The mother said CYFS took her son and a social worker went to the police. The police interviewed her and, she said, "it was clear to me during the interview that the police officer was supportive of my actions".
Charges were not laid until about five months after the interview and, according to the mother, with a great deal of reluctance by the police but under pressure from CYFS.
The mother said she did not give or call evidence at the trial and it took the jury less than an hour to decide unanimously, on the prosecution evidence alone, that she was not guilty.
The mother said that even though the court had ruled an assault did not occur, CYFS refused to return her son, on the grounds that he had been assaulted.
"I have spoken to four different CYFS social workers about smacking and they all hold the belief that it is against the law to smack children; that smacking constitutes violence and 'violence begets violence' (their favourite quote).
"I have pointed out that this is contrary to the law which allows for reasonable physical discipline and have been told that this is not relevant, that the department has an anti-smacking policy and maintains the right to uplift and hold children who are being disciplined this way.
"The implication of this is that they believe their policies are above the law."
Meanwhile, CYFS, with the connivance of the Family Court, still has the boy in custody although, according to the mother, he desperately wants to come home.
The mother said social workers had put her son on Risperdel (Ritalin), the side-effects of which had been tiredness, lack of motivation and inability to focus on things for long.
His behaviour deteriorated to the point that he had been suspended from school four times and was now in a private boarding school 300km distant, paid for by the taxpayer.
The mother described the Family Court system as "farcical. The words of social workers are taken as completely true and the court always supports CYFS in ex parte applications for interim custody. Children are subsequently removed from their homes on suspicion alone.

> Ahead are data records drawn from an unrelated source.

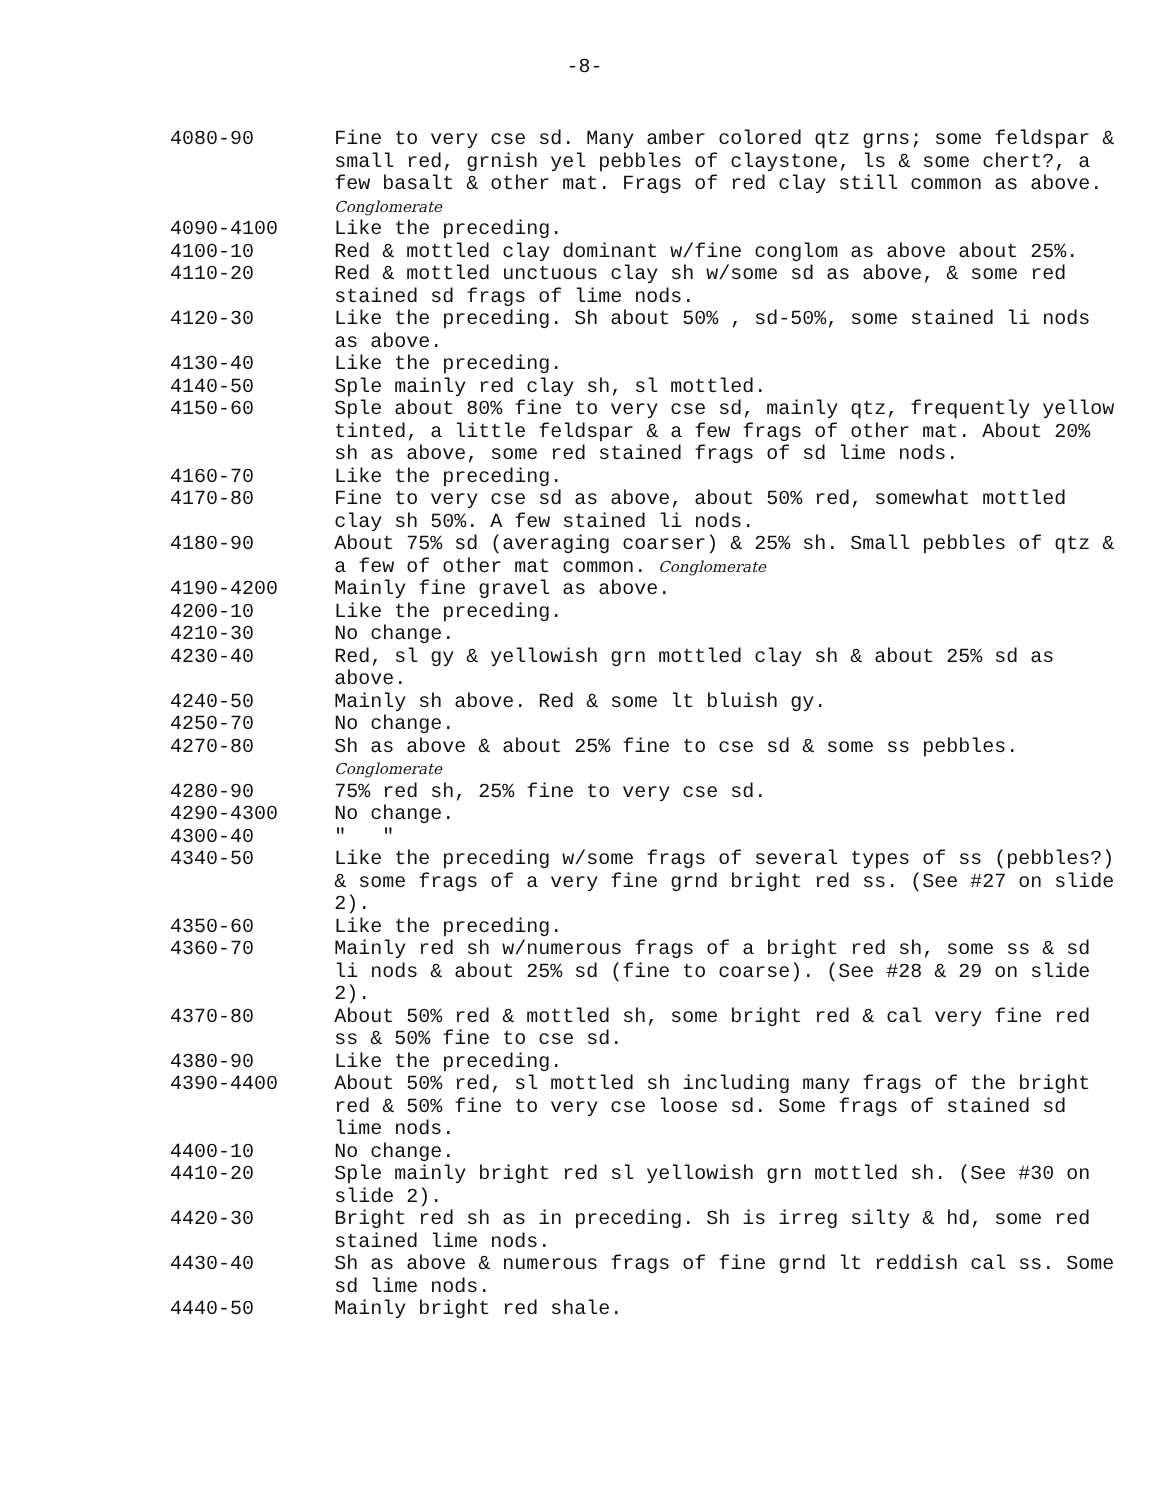-8-
| 4080-90 | Fine to very cse sd. Many amber colored qtz grns; some feldspar & small red, grnish yel pebbles of claystone, ls & some chert?, a few basalt & other mat. Frags of red clay still common as above. Conglomerate |
| 4090-4100 | Like the preceding. |
| 4100-10 | Red & mottled clay dominant w/fine conglom as above about 25%. |
| 4110-20 | Red & mottled unctuous clay sh w/some sd as above, & some red stained sd frags of lime nods. |
| 4120-30 | Like the preceding. Sh about 50% , sd-50%, some stained li nods as above. |
| 4130-40 | Like the preceding. |
| 4140-50 | Sple mainly red clay sh, sl mottled. |
| 4150-60 | Sple about 80% fine to very cse sd, mainly qtz, frequently yellow tinted, a little feldspar & a few frags of other mat. About 20% sh as above, some red stained frags of sd lime nods. |
| 4160-70 | Like the preceding. |
| 4170-80 | Fine to very cse sd as above, about 50% red, somewhat mottled clay sh 50%. A few stained li nods. |
| 4180-90 | About 75% sd (averaging coarser) & 25% sh. Small pebbles of qtz & a few of other mat common. Conglomerate |
| 4190-4200 | Mainly fine gravel as above. |
| 4200-10 | Like the preceding. |
| 4210-30 | No change. |
| 4230-40 | Red, sl gy & yellowish grn mottled clay sh & about 25% sd as above. |
| 4240-50 | Mainly sh above. Red & some lt bluish gy. |
| 4250-70 | No change. |
| 4270-80 | Sh as above & about 25% fine to cse sd & some ss pebbles. Conglomerate |
| 4280-90 | 75% red sh, 25% fine to very cse sd. |
| 4290-4300 | No change. |
| 4300-40 | " " |
| 4340-50 | Like the preceding w/some frags of several types of ss (pebbles?) & some frags of a very fine grnd bright red ss. (See #27 on slide 2). |
| 4350-60 | Like the preceding. |
| 4360-70 | Mainly red sh w/numerous frags of a bright red sh, some ss & sd li nods & about 25% sd (fine to coarse). (See #28 & 29 on slide 2). |
| 4370-80 | About 50% red & mottled sh, some bright red & cal very fine red ss & 50% fine to cse sd. |
| 4380-90 | Like the preceding. |
| 4390-4400 | About 50% red, sl mottled sh including many frags of the bright red & 50% fine to very cse loose sd. Some frags of stained sd lime nods. |
| 4400-10 | No change. |
| 4410-20 | Sple mainly bright red sl yellowish grn mottled sh. (See #30 on slide 2). |
| 4420-30 | Bright red sh as in preceding. Sh is irreg silty & hd, some red stained lime nods. |
| 4430-40 | Sh as above & numerous frags of fine grnd lt reddish cal ss. Some sd lime nods. |
| 4440-50 | Mainly bright red shale. |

"My son is begging CYFS and his Family Court lawyer to be allowed to come home, and we are begging to have him here, and they refuse outright, saying that the Family Court process must follow through," the mother said.

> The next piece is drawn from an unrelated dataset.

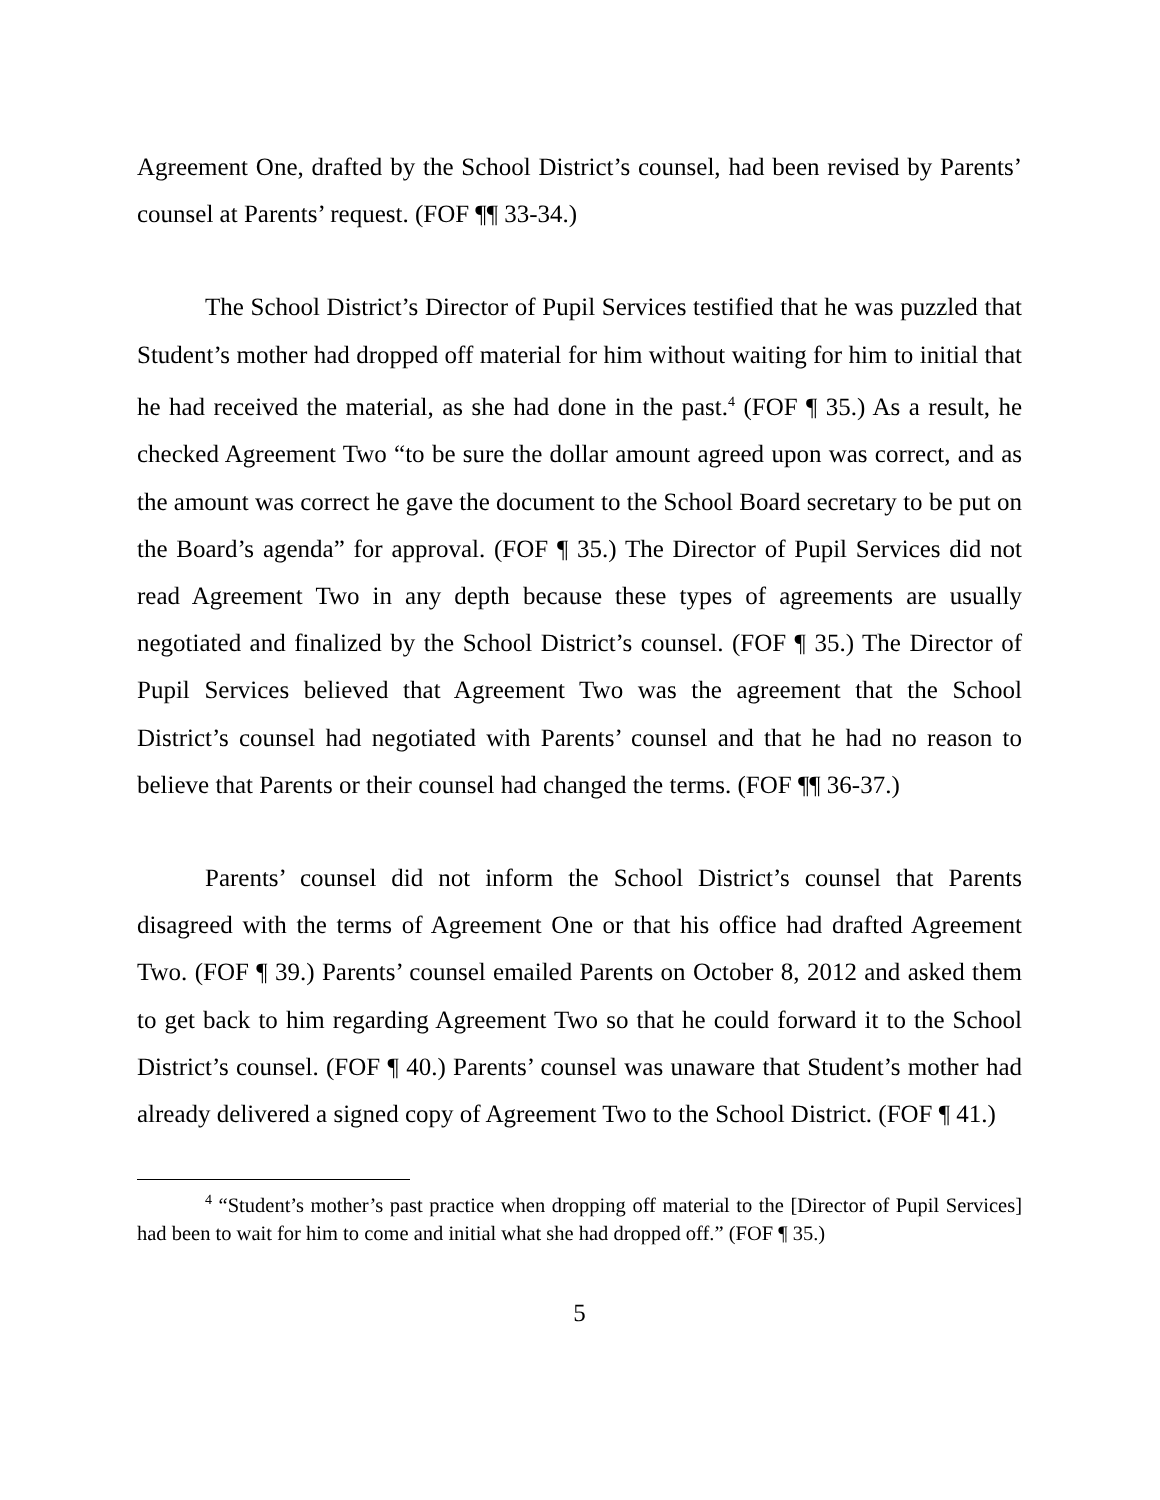Agreement One, drafted by the School District’s counsel, had been revised by Parents’ counsel at Parents’ request. (FOF ¶¶ 33-34.)
The School District’s Director of Pupil Services testified that he was puzzled that Student’s mother had dropped off material for him without waiting for him to initial that he had received the material, as she had done in the past.<sup>4</sup> (FOF ¶ 35.) As a result, he checked Agreement Two “to be sure the dollar amount agreed upon was correct, and as the amount was correct he gave the document to the School Board secretary to be put on the Board’s agenda” for approval. (FOF ¶ 35.) The Director of Pupil Services did not read Agreement Two in any depth because these types of agreements are usually negotiated and finalized by the School District’s counsel. (FOF ¶ 35.) The Director of Pupil Services believed that Agreement Two was the agreement that the School District’s counsel had negotiated with Parents’ counsel and that he had no reason to believe that Parents or their counsel had changed the terms. (FOF ¶¶ 36-37.)
Parents’ counsel did not inform the School District’s counsel that Parents disagreed with the terms of Agreement One or that his office had drafted Agreement Two. (FOF ¶ 39.) Parents’ counsel emailed Parents on October 8, 2012 and asked them to get back to him regarding Agreement Two so that he could forward it to the School District’s counsel. (FOF ¶ 40.) Parents’ counsel was unaware that Student’s mother had already delivered a signed copy of Agreement Two to the School District. (FOF ¶ 41.)
<sup>4</sup> “Student’s mother’s past practice when dropping off material to the [Director of Pupil Services] had been to wait for him to come and initial what she had dropped off.” (FOF ¶ 35.)
5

I tend to believe what this mother relates, and I suspect she is just one of many parents who have been the victims of the legendary inefficiency and incompetence of CYFS and the star-chamber machinations of the Family Court, which, for all the plausible platitudes of its chief judge, Peter Boshier, has little credibility with the public.
I have no doubt that Ms Bradford, Ms Kiro, CYFS and other assorted social workers, Family Court judges and others who stupidly see smacking as abuse are all sincere in their beliefs.
The trouble is that, in the eyes of most reasonable New Zealanders anyway, they are all sincerely wrong.